(Saved data entries)
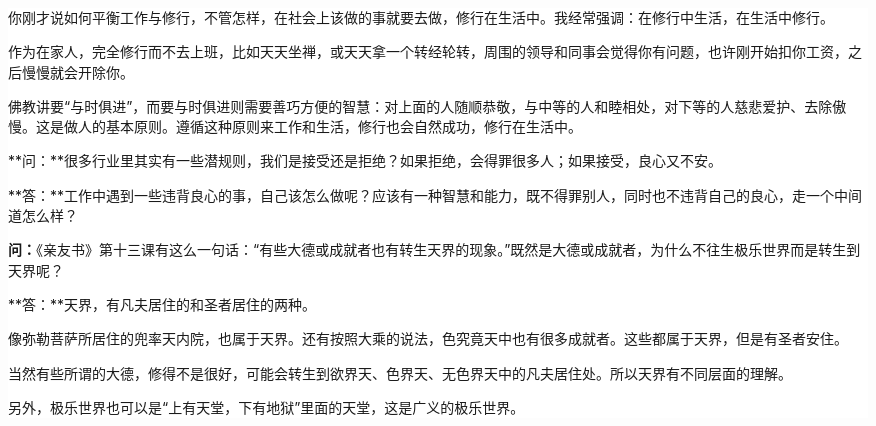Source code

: 你刚才说如何平衡工作与修行，不管怎样，在社会上该做的事就要去做，修行在生活中。我经常强调：在修行中生活，在生活中修行。

作为在家人，完全修行而不去上班，比如天天坐禅，或天天拿一个转经轮转，周围的领导和同事会觉得你有问题，也许刚开始扣你工资，之后慢慢就会开除你。

佛教讲要“与时俱进”，而要与时俱进则需要善巧方便的智慧：对上面的人随顺恭敬，与中等的人和睦相处，对下等的人慈悲爱护、去除傲慢。这是做人的基本原则。遵循这种原则来工作和生活，修行也会自然成功，修行在生活中。

**问：**很多行业里其实有一些潜规则，我们是接受还是拒绝？如果拒绝，会得罪很多人；如果接受，良心又不安。

**答：**工作中遇到一些违背良心的事，自己该怎么做呢？应该有一种智慧和能力，既不得罪别人，同时也不违背自己的良心，走一个中间道怎么样？

**问：**《亲友书》第十三课有这么一句话：“有些大德或成就者也有转生天界的现象。”既然是大德或成就者，为什么不往生极乐世界而是转生到天界呢？

**答：**天界，有凡夫居住的和圣者居住的两种。

像弥勒菩萨所居住的兜率天内院，也属于天界。还有按照大乘的说法，色究竟天中也有很多成就者。这些都属于天界，但是有圣者安住。

当然有些所谓的大德，修得不是很好，可能会转生到欲界天、色界天、无色界天中的凡夫居住处。所以天界有不同层面的理解。

另外，极乐世界也可以是“上有天堂，下有地狱”里面的天堂，这是广义的极乐世界。

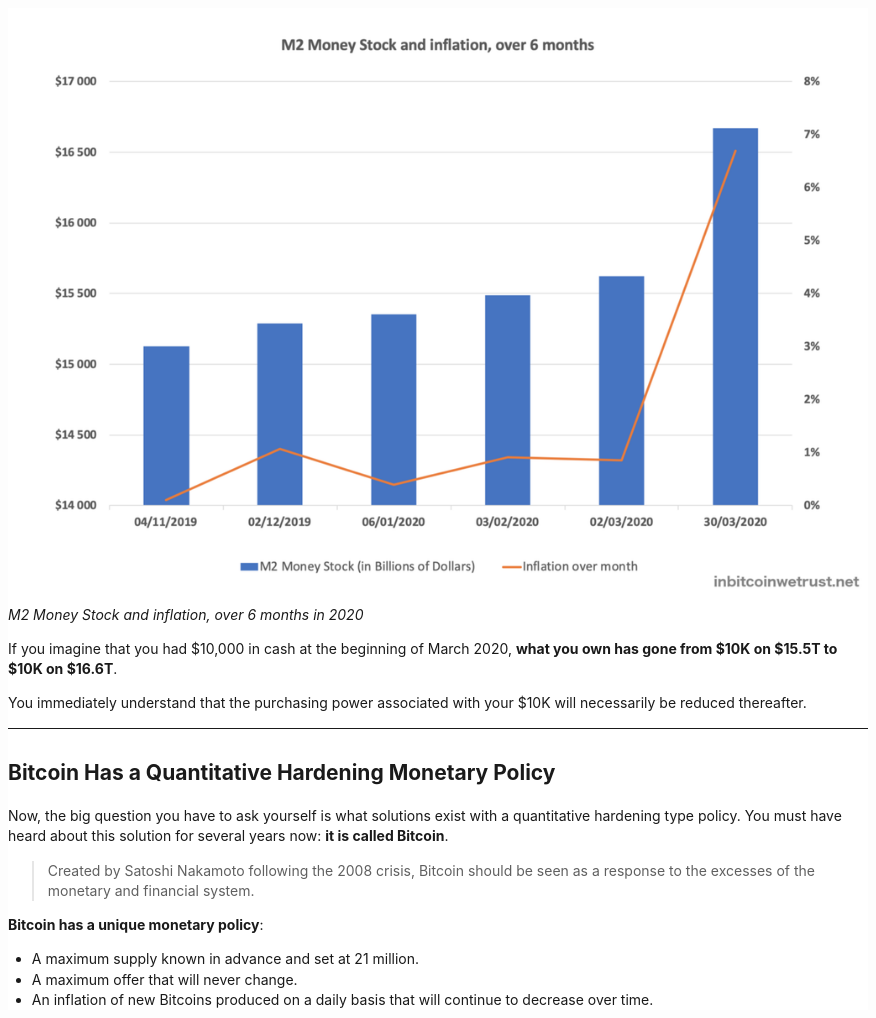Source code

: ![](/assets/images/2020/m4/ss1.png)
*M2 Money Stock and inflation, over 6 months in 2020*

If you imagine that you had $10,000 in cash at the beginning of March 2020, **what you own has gone from $10K on $15.5T to $10K on $16.6T**.

You immediately understand that the purchasing power associated with your $10K will necessarily be reduced thereafter.

* * *

## Bitcoin Has a Quantitative Hardening Monetary Policy

Now, the big question you have to ask yourself is what solutions exist with a quantitative hardening type policy. You must have heard about this solution for several years now: **it is called Bitcoin**.

> Created by Satoshi Nakamoto following the 2008 crisis, Bitcoin should be seen as a response to the excesses of the monetary and financial system.

**Bitcoin has a unique monetary policy**:

*   A maximum supply known in advance and set at 21 million.
*   A maximum offer that will never change.
*   An inflation of new Bitcoins produced on a daily basis that will continue to decrease over time.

_Required action:_
Rewrite all of the lines above as a JSON list of strings, one string per line, leaving out blank lines and omitting the pictures.

_Answer to the problem:_
[
  "Source code",
  ": 你刚才说如何平衡工作与修行，不管怎样，在社会上该做的事就要去做，修行在生活中。我经常强调：在修行中生活，在生活中修行。",
  "作为在家人，完全修行而不去上班，比如天天坐禅，或天天拿一个转经轮转，周围的领导和同事会觉得你有问题，也许刚开始扣你工资，之后慢慢就会开除你。",
  "佛教讲要“与时俱进”，而要与时俱进则需要善巧方便的智慧：对上面的人随顺恭敬，与中等的人和睦相处，对下等的人慈悲爱护、去除傲慢。这是做人的基本原则。遵循这种原则来工作和生活，修行也会自然成功，修行在生活中。",
  "**问：**很多行业里其实有一些潜规则，我们是接受还是拒绝？如果拒绝，会得罪很多人；如果接受，良心又不安。",
  "**答：**工作中遇到一些违背良心的事，自己该怎么做呢？应该有一种智慧和能力，既不得罪别人，同时也不违背自己的良心，走一个中间道怎么样？",
  "**问：**《亲友书》第十三课有这么一句话：“有些大德或成就者也有转生天界的现象。”既然是大德或成就者，为什么不往生极乐世界而是转生到天界呢？",
  "**答：**天界，有凡夫居住的和圣者居住的两种。",
  "像弥勒菩萨所居住的兜率天内院，也属于天界。还有按照大乘的说法，色究竟天中也有很多成就者。这些都属于天界，但是有圣者安住。",
  "当然有些所谓的大德，修得不是很好，可能会转生到欲界天、色界天、无色界天中的凡夫居住处。所以天界有不同层面的理解。",
  "另外，极乐世界也可以是“上有天堂，下有地狱”里面的天堂，这是广义的极乐世界。",
  "Source code",
  ": ![](/assets/images/2020/m4/ss1.png)",
  "*M2 Money Stock and inflation, over 6 months in 2020*",
  "If you imagine that you had $10,000 in cash at the beginning of March 2020, **what you own has gone from $10K on $15.5T to $10K on $16.6T**.",
  "You immediately understand that the purchasing power associated with your $10K will necessarily be reduced thereafter.",
  "* * *",
  "## Bitcoin Has a Quantitative Hardening Monetary Policy",
  "Now, the big question you have to ask yourself is what solutions exist with a quantitative hardening type policy. You must have heard about this solution for several years now: **it is called Bitcoin**.",
  "> Created by Satoshi Nakamoto following the 2008 crisis, Bitcoin should be seen as a response to the excesses of the monetary and financial system.",
  "**Bitcoin has a unique monetary policy**:",
  "*   A maximum supply known in advance and set at 21 million.",
  "*   A maximum offer that will never change.",
  "*   An inflation of new Bitcoins produced on a daily basis that will continue to decrease over time."
]